Word Count MapReduce with Akka

In my ongoing workings with Akka, i recently wrote an Word count map reduce example. This example implements the Map Reduce model, which is very good fit for a scale out design approach.


  1. The client system (FileReadActor) reads a text file and sends each line of text as a message to the ClientActor. 
  2. The ClientActor has the reference to the RemoteActor ( WCMapReduceActor ) and the message is passed on to the remote actor
  3. The server (WCMapReduceActor) gets the message. The Actor uses the PriorityMailBox to decide the priority of the message and filters the queue accordingly. In this case, the PriorityMailBox is used to segregate the message between the mapreduce requests and getting the list of results (DISPLAY_LIST)message from the aggregate actor. 
  4. The  WCMapReduceActor sends across the messages to the MapActor (uses RoundRobinRouter dispatcher) for mapping the words
  5.  After mapping the words, the message is send across to the ReduceActor(uses RoundRobinRouter dispatcher) for reducing the words  
  6. The reduced result(s) are send to the Aggregate Actor that does an in-memory aggregation of the result 

The following picture details how the program has been structured

The code base for the program is available at the following location -

For more information on MapReduce, read the post MapReduce for dummies


  1. This MapReduce is completely flawed. There is no guarantee that after receiving the message DISPLAY_LIST, all the MapActor instances are done processing e.g. if you have a lengthy running MapActor your DISPLAY_LIST will go through and some values will be left unprocessed.

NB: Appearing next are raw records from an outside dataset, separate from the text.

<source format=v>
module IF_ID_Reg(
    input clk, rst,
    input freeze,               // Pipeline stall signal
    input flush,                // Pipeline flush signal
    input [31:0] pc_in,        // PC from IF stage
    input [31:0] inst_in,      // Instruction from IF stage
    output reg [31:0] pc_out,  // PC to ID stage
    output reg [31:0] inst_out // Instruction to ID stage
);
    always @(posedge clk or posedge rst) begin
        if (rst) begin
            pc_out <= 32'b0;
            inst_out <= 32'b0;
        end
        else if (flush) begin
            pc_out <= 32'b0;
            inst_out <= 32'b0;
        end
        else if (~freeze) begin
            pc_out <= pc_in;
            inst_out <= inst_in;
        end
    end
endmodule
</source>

    If you want to break this MapReduce implementation simply add this snippet to the MapActor at line 95:

    if ("Thieves! thieves!".equals(work)) {
    try { System.out.println("*** sleeping!"); Thread.sleep(10000); System.out.println("*** back!");
    catch (InterruptedException e) { e.printStackTrace();

    meaning if you make a MapActor wait long enough, the overall job is incomplete and the MapReduce solution falls apart.

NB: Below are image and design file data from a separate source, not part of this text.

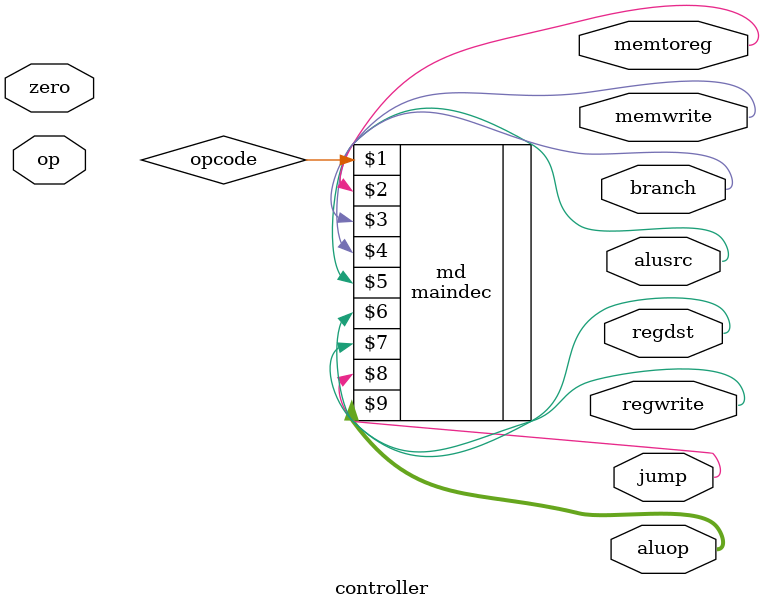
<source format=sv>
`ifndef CONTROLLER
`define CONTROLLER

`timescale 1ns/100ps

`include "../maindec/maindec.sv"
`include "../aludec/aludec.sv"

module controller
    #(parameter n = 32)(
    //
    // ---------------- PORT DEFINITIONS ----------------
    //
    input logic [6:0] op,
    input logic       zero,
    output logic memtoreg,memwrite,branch,alusrc,regdst,regwrite,jump,
    output logic [1:0] aluop
    );
    //
    // ---------------- MODULE DESIGN IMPLEMENTATION ----------------
    //
    
    // CPU main decoder
    maindec md(opcode, memtoreg, memwrite, branch, alusrc, regdst, regwrite, jump, aluop);

endmodule

`endif // CONTROLLER
</source>
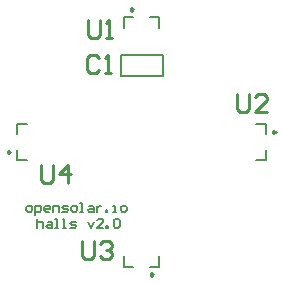
<source format=gto>
G04 Layer_Color=65535*
%FSLAX25Y25*%
%MOIN*%
G70*
G01*
G75*
%ADD13C,0.01000*%
%ADD21C,0.00984*%
%ADD22C,0.00787*%
%ADD23C,0.00500*%
D13*
X-14101Y27898D02*
X-15101Y28898D01*
X-17100D01*
X-18100Y27898D01*
Y23900D01*
X-17100Y22900D01*
X-15101D01*
X-14101Y23900D01*
X-12102Y22900D02*
X-10103D01*
X-11102D01*
Y28898D01*
X-12102Y27898D01*
X-17700Y40476D02*
Y35478D01*
X-16700Y34478D01*
X-14701D01*
X-13701Y35478D01*
Y40476D01*
X-11702Y34478D02*
X-9703D01*
X-10702D01*
Y40476D01*
X-11702Y39476D01*
X-33465Y-7782D02*
Y-12780D01*
X-32465Y-13780D01*
X-30465D01*
X-29466Y-12780D01*
Y-7782D01*
X-24467Y-13780D02*
Y-7782D01*
X-27466Y-10780D01*
X-23468D01*
X-19800Y-32902D02*
Y-37900D01*
X-18800Y-38900D01*
X-16801D01*
X-15801Y-37900D01*
Y-32902D01*
X-13802Y-33902D02*
X-12802Y-32902D01*
X-10803D01*
X-9803Y-33902D01*
Y-34901D01*
X-10803Y-35901D01*
X-11803D01*
X-10803D01*
X-9803Y-36901D01*
Y-37900D01*
X-10803Y-38900D01*
X-12802D01*
X-13802Y-37900D01*
X31972Y16098D02*
Y11100D01*
X32972Y10100D01*
X34971D01*
X35971Y11100D01*
Y16098D01*
X41969Y10100D02*
X37970D01*
X41969Y14099D01*
Y15098D01*
X40969Y16098D01*
X38970D01*
X37970Y15098D01*
D21*
X-43701Y-3347D02*
X-44439Y-2920D01*
Y-3773D01*
X-43701Y-3347D01*
X3839Y-44193D02*
X3100Y-43767D01*
Y-44619D01*
X3839Y-44193D01*
X44685Y3347D02*
X43947Y3773D01*
Y2920D01*
X44685Y3347D01*
X-2854Y44193D02*
X-3593Y44619D01*
Y43767D01*
X-2854Y44193D01*
D22*
X-41634Y-5906D02*
X-38091D01*
X-41634D02*
Y-2756D01*
Y5906D02*
X-38091D01*
X-41634Y2756D02*
Y5906D01*
X5906Y-41634D02*
Y-38091D01*
X2756Y-41634D02*
X5906D01*
X-5906D02*
Y-38091D01*
Y-41634D02*
X-2756D01*
X38091Y5906D02*
X41634D01*
Y2756D02*
Y5906D01*
X38091Y-5906D02*
X41634D01*
Y-2756D01*
X-5906Y38091D02*
Y41634D01*
X-2756D01*
X5906Y38091D02*
Y41634D01*
X2756D02*
X5906D01*
D23*
X7100Y22100D02*
X7100Y29100D01*
X-6900Y22100D02*
Y29100D01*
X7100Y29100D01*
X-6900Y22100D02*
X7100D01*
X-34700Y-25601D02*
Y-28600D01*
Y-27101D01*
X-34200Y-26601D01*
X-33200D01*
X-32701Y-27101D01*
Y-28600D01*
X-31201Y-26601D02*
X-30201D01*
X-29702Y-27101D01*
Y-28600D01*
X-31201D01*
X-31701Y-28100D01*
X-31201Y-27600D01*
X-29702D01*
X-28702Y-28600D02*
X-27702D01*
X-28202D01*
Y-25601D01*
X-28702D01*
X-26203Y-28600D02*
X-25203D01*
X-25703D01*
Y-25601D01*
X-26203D01*
X-23704Y-28600D02*
X-22204D01*
X-21704Y-28100D01*
X-22204Y-27600D01*
X-23204D01*
X-23704Y-27101D01*
X-23204Y-26601D01*
X-21704D01*
X-17706D02*
X-16706Y-28600D01*
X-15706Y-26601D01*
X-12707Y-28600D02*
X-14706D01*
X-12707Y-26601D01*
Y-26101D01*
X-13207Y-25601D01*
X-14207D01*
X-14706Y-26101D01*
X-11707Y-28600D02*
Y-28100D01*
X-11208D01*
Y-28600D01*
X-11707D01*
X-9208Y-26101D02*
X-8708Y-25601D01*
X-7709D01*
X-7209Y-26101D01*
Y-28100D01*
X-7709Y-28600D01*
X-8708D01*
X-9208Y-28100D01*
Y-26101D01*
X-37900Y-23300D02*
X-36900D01*
X-36401Y-22800D01*
Y-21801D01*
X-36900Y-21301D01*
X-37900D01*
X-38400Y-21801D01*
Y-22800D01*
X-37900Y-23300D01*
X-35401Y-24300D02*
Y-21301D01*
X-33901D01*
X-33402Y-21801D01*
Y-22800D01*
X-33901Y-23300D01*
X-35401D01*
X-30902D02*
X-31902D01*
X-32402Y-22800D01*
Y-21801D01*
X-31902Y-21301D01*
X-30902D01*
X-30403Y-21801D01*
Y-22300D01*
X-32402D01*
X-29403Y-23300D02*
Y-21301D01*
X-27903D01*
X-27404Y-21801D01*
Y-23300D01*
X-26404D02*
X-24904D01*
X-24405Y-22800D01*
X-24904Y-22300D01*
X-25904D01*
X-26404Y-21801D01*
X-25904Y-21301D01*
X-24405D01*
X-22905Y-23300D02*
X-21905D01*
X-21406Y-22800D01*
Y-21801D01*
X-21905Y-21301D01*
X-22905D01*
X-23405Y-21801D01*
Y-22800D01*
X-22905Y-23300D01*
X-20406D02*
X-19406D01*
X-19906D01*
Y-20301D01*
X-20406D01*
X-17407Y-21301D02*
X-16407D01*
X-15907Y-21801D01*
Y-23300D01*
X-17407D01*
X-17907Y-22800D01*
X-17407Y-22300D01*
X-15907D01*
X-14908Y-21301D02*
Y-23300D01*
Y-22300D01*
X-14408Y-21801D01*
X-13908Y-21301D01*
X-13408D01*
X-11909Y-23300D02*
Y-22800D01*
X-11409D01*
Y-23300D01*
X-11909D01*
X-9409D02*
X-8410D01*
X-8909D01*
Y-21301D01*
X-9409D01*
X-6410Y-23300D02*
X-5411D01*
X-4911Y-22800D01*
Y-21801D01*
X-5411Y-21301D01*
X-6410D01*
X-6910Y-21801D01*
Y-22800D01*
X-6410Y-23300D01*
M02*

</source>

    1. Idea is to provide a current snapshot of the values. There are other ways to get the results of the overall jobs - one is you can wait if you know how much time it takes to process the message, other is to make use of number of lines send count (no of messages) and use that to verify how many messages processed to verify the completeness of the job.

      The intention of this code piece is show map reduce working using actors.